A Few Things You May Not Know About Superman

Neatorama presents a guest post from actor, comedian, and voiceover artist Eddie Deezen. Visit Eddie at his website or at Facebook.

Created in 1938, “Superman" was the first-ever superhero. Sometimes, in life, in sports, or in the arts, the "first" is succeeded by newcomers and it's popularity is eclipsed and surpassed. Not so with the Man of Steel. Superman remains, after three-quarters of a century, the most popular and beloved superhero the world over. (Superman placed #1 on IGN’s “Top 100 Comic Book Heroes" list in 2011.)

Superman’s #1 status remains intact and this indisputable fact remains true, despite the appearance over the intervening years of Batman, Robin, Iron Man, Spider-Man, the Fantastic Four, Captains Marvel and America, the Incredible Hulk, Wonder Woman, and countless others. Okay, let's take a look at a few things you may not have known about Superman.

*Created in 1938 by American writer Jerry Siegel and Canadian-American artist Joe Shuster, Superman is generally acknowledged to be the very first "superhero.”

In fact, the term is derived from Superman. Although we commonly refer to superheroes as "superheroes", before superman, heroes were ordinarily called "mystery men" or "masked heroes.”

* He was originally a villain.

(Image credit: Joe Shuster)

In 1933, Siegel and Shuster had initially created a bald, telepathic villain bent on dominating the world in a short story called “The Reign of the Super-Man.” This "bad guy" version of Superman appeared in science fiction #3, a fanzine Siegel published. Siegel re-envisioned the character later that year as a hero, bearing no resemblance to his villainous namesake.

* Action Comics #1 (the debut of Superman) is the most prized comic book in history.

Only four comics have ever sold for $1 million dollars. Two of the four are Action Comics #1.

* Superman almost never made it into the public consciousness.

The comics creators, Siegel and Shuster, had actually been pitching the comic to various newspapers for years and had pretty much given up hope. DC comics editor Vin Sullivan actually dug the story out of a slush pile and decided to run it as a secondary story in Action Comics #1. Despite the fact that he wasn't even the lead story, Superman was featured on the cover of the comic (shown lifting up a car). Superman caught on like wildfire and quickly outsold practically every other comic book DC comics had sold up to that time.

* Who was Kent Taylor?

Superman's alter ego is, as we all know, Clark Kent. Clark Kent's name was derived from two movie actors: Clark Gable and Kent Taylor. Okay, everyone knows who Clark Gable is- the immortal Oscar-winning actor and star of Gone With The Wind (1939) as well as many other great films. But who the heck was Kent Taylor?
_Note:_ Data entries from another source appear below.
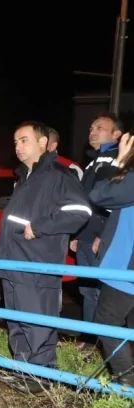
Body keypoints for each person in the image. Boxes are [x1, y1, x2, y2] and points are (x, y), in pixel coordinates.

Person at [0, 121, 92, 394]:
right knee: (17, 323)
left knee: (37, 322)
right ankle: (23, 372)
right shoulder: (25, 176)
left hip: (37, 264)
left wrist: (40, 227)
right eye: (15, 141)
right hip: (13, 262)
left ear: (43, 142)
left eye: (24, 140)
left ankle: (43, 377)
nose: (18, 147)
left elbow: (80, 211)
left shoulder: (58, 175)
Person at [71, 113, 123, 347]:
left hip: (102, 237)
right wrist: (77, 234)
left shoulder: (119, 161)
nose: (92, 130)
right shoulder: (94, 162)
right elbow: (84, 203)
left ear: (116, 134)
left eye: (99, 127)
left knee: (105, 294)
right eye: (91, 127)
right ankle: (90, 340)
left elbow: (116, 201)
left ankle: (108, 345)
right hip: (85, 237)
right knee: (88, 291)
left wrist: (104, 234)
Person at [88, 132, 134, 386]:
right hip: (124, 268)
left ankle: (127, 385)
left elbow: (99, 194)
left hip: (125, 272)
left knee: (107, 322)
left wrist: (119, 162)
Kent Taylor actually appeared in over 100 movies, mostly in the 1930's, and mostly as a B-actor. his movie credits include I’m No Angel (1933) with Mae West. (Kent appeared in 14 films in 1932 alone.) In the 1950's, he switched over to television, doing guest spots on The Rifleman, My Little Margie, and Bat Masterson. He ended his career appearing in "slasher films" in the seventies, including Hell's Bloody Devils, I Spit On Your Corpse, Satan's Sisters, and Brain of Blood. Kent Taylor passed away in 1987 at the age of 79.

* Was Clark Kent pretending to be Superman or vice-versa?

The above question has been argued and debated by Superman fans since the inception of the comic. In fact, the question was often debated by the comics' creators. Siegel and Shuster, and various Superman artists and writers since then, have done comics with both themes.

* Clark Kent was based on Harold Lloyd.



Clark Kent's bespectacled, slightly nervous, insecure persona, was based, at least in part, on the classic silent movie comedian Harold Lloyd. Lloyd was probably the movie's first-ever "nerd": clumsy, fumbling, insecure with women, a ne'er-do-well who would always redeem himself in the end.

* Superman's stance was based on Douglas Fairbanks.

The classic Superman stance i.e. strong, confident, bold, hands clenched in fists and placed firmly on his hips, is derived from another legendary silent movie actor, swashbuckler Douglas Fairbanks. Creators Siegel and Shuster were both huge movie fans and got the classic stance from Fairbanks' 1922 film Robin Hood.

* He originally couldn't fly.

The original Superman character was a bit different than the one we are all familiar with today. Originally, Superman ran at amazing speeds and could jump 1/8th of a mile. Superman first flew in action comics #35 (in april of 1941). This comic was also the first time Superman caught a plane in the air and carried it safely down to the ground.

* Metropolis was based on a film, too.

Superman's hometown Metropolis was also based on a silent film, Fritz Lang's classic Metropolis (1925).

* Jerry Siegel may have based Superman on the death of his father.

Although Siegel never stated the fact in any interviews himself, both Gerald Jones and Brad Meltzer (two famous comic book artists) share this theory. Jerry's father, Mitchell Siegel, was an immigrant who owned a clothing store in Cleveland. He died in a robbery in 1932, a year before Superman was created. “It had to have effected him,” says Jones, “There's a connection there: the loss of a dad as a course for Superman.”

Adds Meltzer: “Your father dies in a robbery and you invent a bulletproof man who becomes the world's greatest hero. I’m sorry, but there's a story there".